[Dataset excerpts]
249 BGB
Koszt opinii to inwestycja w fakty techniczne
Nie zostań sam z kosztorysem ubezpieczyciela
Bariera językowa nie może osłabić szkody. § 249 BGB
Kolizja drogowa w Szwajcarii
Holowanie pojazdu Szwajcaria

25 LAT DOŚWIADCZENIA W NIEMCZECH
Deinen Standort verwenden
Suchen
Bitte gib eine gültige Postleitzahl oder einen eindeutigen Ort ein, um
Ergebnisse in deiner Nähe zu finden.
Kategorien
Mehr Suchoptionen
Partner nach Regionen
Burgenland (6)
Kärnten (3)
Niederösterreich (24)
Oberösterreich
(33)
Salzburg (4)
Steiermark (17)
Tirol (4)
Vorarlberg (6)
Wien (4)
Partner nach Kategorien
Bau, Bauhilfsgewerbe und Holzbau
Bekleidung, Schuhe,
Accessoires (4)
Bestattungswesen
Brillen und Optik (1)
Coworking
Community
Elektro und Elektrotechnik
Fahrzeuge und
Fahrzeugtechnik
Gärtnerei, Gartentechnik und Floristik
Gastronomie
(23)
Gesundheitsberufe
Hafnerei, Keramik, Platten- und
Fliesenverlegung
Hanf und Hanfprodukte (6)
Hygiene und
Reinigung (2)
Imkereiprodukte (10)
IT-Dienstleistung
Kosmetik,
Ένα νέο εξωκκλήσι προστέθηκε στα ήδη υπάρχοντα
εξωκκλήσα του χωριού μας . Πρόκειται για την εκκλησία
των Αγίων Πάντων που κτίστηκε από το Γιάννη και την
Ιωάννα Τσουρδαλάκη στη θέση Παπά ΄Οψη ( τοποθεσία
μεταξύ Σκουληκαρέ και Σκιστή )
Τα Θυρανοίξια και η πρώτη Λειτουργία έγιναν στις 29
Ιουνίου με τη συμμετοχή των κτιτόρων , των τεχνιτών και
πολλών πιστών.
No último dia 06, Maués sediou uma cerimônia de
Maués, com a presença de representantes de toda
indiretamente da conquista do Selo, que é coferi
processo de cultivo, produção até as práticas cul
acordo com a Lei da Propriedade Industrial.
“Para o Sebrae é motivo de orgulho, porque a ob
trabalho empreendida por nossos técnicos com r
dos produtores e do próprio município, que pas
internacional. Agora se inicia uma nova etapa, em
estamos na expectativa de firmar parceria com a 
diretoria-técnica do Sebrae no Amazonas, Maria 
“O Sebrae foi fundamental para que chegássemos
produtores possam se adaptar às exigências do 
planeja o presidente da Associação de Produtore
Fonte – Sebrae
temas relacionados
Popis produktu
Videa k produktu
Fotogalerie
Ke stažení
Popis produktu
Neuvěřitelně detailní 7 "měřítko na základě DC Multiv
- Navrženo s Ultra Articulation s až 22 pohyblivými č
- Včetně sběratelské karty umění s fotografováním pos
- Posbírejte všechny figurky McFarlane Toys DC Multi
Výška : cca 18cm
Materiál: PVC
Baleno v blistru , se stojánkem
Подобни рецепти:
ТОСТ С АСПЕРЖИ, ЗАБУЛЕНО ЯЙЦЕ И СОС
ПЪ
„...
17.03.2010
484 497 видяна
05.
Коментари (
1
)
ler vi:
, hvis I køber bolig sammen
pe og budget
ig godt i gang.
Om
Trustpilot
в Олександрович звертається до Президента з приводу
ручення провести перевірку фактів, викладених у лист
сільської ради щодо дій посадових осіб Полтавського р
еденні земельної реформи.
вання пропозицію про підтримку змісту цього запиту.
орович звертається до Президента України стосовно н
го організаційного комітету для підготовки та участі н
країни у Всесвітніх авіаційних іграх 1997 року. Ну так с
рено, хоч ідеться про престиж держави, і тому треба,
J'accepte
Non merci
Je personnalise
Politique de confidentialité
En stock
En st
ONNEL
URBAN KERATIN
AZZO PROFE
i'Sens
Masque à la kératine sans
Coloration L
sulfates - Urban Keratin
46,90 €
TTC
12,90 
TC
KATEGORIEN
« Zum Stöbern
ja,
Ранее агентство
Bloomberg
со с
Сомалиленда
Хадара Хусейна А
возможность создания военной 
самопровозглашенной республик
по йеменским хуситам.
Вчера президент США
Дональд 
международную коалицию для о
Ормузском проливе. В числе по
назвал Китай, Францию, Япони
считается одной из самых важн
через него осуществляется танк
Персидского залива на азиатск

*What you need to do*. Repeat, word for word, every line above.

*Problem solution*.
249 BGB
Koszt opinii to inwestycja w fakty techniczne
Nie zostań sam z kosztorysem ubezpieczyciela
Bariera językowa nie może osłabić szkody. § 249 BGB
Kolizja drogowa w Szwajcarii
Holowanie pojazdu Szwajcaria

25 LAT DOŚWIADCZENIA W NIEMCZECH
Deinen Standort verwenden
Suchen
Bitte gib eine gültige Postleitzahl oder einen eindeutigen Ort ein, um
Ergebnisse in deiner Nähe zu finden.
Kategorien
Mehr Suchoptionen
Partner nach Regionen
Burgenland (6)
Kärnten (3)
Niederösterreich (24)
Oberösterreich
(33)
Salzburg (4)
Steiermark (17)
Tirol (4)
Vorarlberg (6)
Wien (4)
Partner nach Kategorien
Bau, Bauhilfsgewerbe und Holzbau
Bekleidung, Schuhe,
Accessoires (4)
Bestattungswesen
Brillen und Optik (1)
Coworking
Community
Elektro und Elektrotechnik
Fahrzeuge und
Fahrzeugtechnik
Gärtnerei, Gartentechnik und Floristik
Gastronomie
(23)
Gesundheitsberufe
Hafnerei, Keramik, Platten- und
Fliesenverlegung
Hanf und Hanfprodukte (6)
Hygiene und
Reinigung (2)
Imkereiprodukte (10)
IT-Dienstleistung
Kosmetik,
Ένα νέο εξωκκλήσι προστέθηκε στα ήδη υπάρχοντα
εξωκκλήσα του χωριού μας . Πρόκειται για την εκκλησία
των Αγίων Πάντων που κτίστηκε από το Γιάννη και την
Ιωάννα Τσουρδαλάκη στη θέση Παπά ΄Οψη ( τοποθεσία
μεταξύ Σκουληκαρέ και Σκιστή )
Τα Θυρανοίξια και η πρώτη Λειτουργία έγιναν στις 29
Ιουνίου με τη συμμετοχή των κτιτόρων , των τεχνιτών και
πολλών πιστών.
No último dia 06, Maués sediou uma cerimônia de
Maués, com a presença de representantes de toda
indiretamente da conquista do Selo, que é coferi
processo de cultivo, produção até as práticas cul
acordo com a Lei da Propriedade Industrial.
“Para o Sebrae é motivo de orgulho, porque a ob
trabalho empreendida por nossos técnicos com r
dos produtores e do próprio município, que pas
internacional. Agora se inicia uma nova etapa, em
estamos na expectativa de firmar parceria com a 
diretoria-técnica do Sebrae no Amazonas, Maria 
“O Sebrae foi fundamental para que chegássemos
produtores possam se adaptar às exigências do 
planeja o presidente da Associação de Produtore
Fonte – Sebrae
temas relacionados
Popis produktu
Videa k produktu
Fotogalerie
Ke stažení
Popis produktu
Neuvěřitelně detailní 7 "měřítko na základě DC Multiv
- Navrženo s Ultra Articulation s až 22 pohyblivými č
- Včetně sběratelské karty umění s fotografováním pos
- Posbírejte všechny figurky McFarlane Toys DC Multi
Výška : cca 18cm
Materiál: PVC
Baleno v blistru , se stojánkem
Подобни рецепти:
ТОСТ С АСПЕРЖИ, ЗАБУЛЕНО ЯЙЦЕ И СОС
ПЪ
„...
17.03.2010
484 497 видяна
05.
Коментари (
1
)
ler vi:
, hvis I køber bolig sammen
pe og budget
ig godt i gang.
Om
Trustpilot
в Олександрович звертається до Президента з приводу
ручення провести перевірку фактів, викладених у лист
сільської ради щодо дій посадових осіб Полтавського р
еденні земельної реформи.
вання пропозицію про підтримку змісту цього запиту.
орович звертається до Президента України стосовно н
го організаційного комітету для підготовки та участі н
країни у Всесвітніх авіаційних іграх 1997 року. Ну так с
рено, хоч ідеться про престиж держави, і тому треба,
J'accepte
Non merci
Je personnalise
Politique de confidentialité
En stock
En st
ONNEL
URBAN KERATIN
AZZO PROFE
i'Sens
Masque à la kératine sans
Coloration L
sulfates - Urban Keratin
46,90 €
TTC
12,90 
TC
KATEGORIEN
« Zum Stöbern
ja,
Ранее агентство
Bloomberg
со с
Сомалиленда
Хадара Хусейна А
возможность создания военной 
самопровозглашенной республик
по йеменским хуситам.
Вчера президент США
Дональд 
международную коалицию для о
Ормузском проливе. В числе по
назвал Китай, Францию, Япони
считается одной из самых важн
через него осуществляется танк
Персидского залива на азиатск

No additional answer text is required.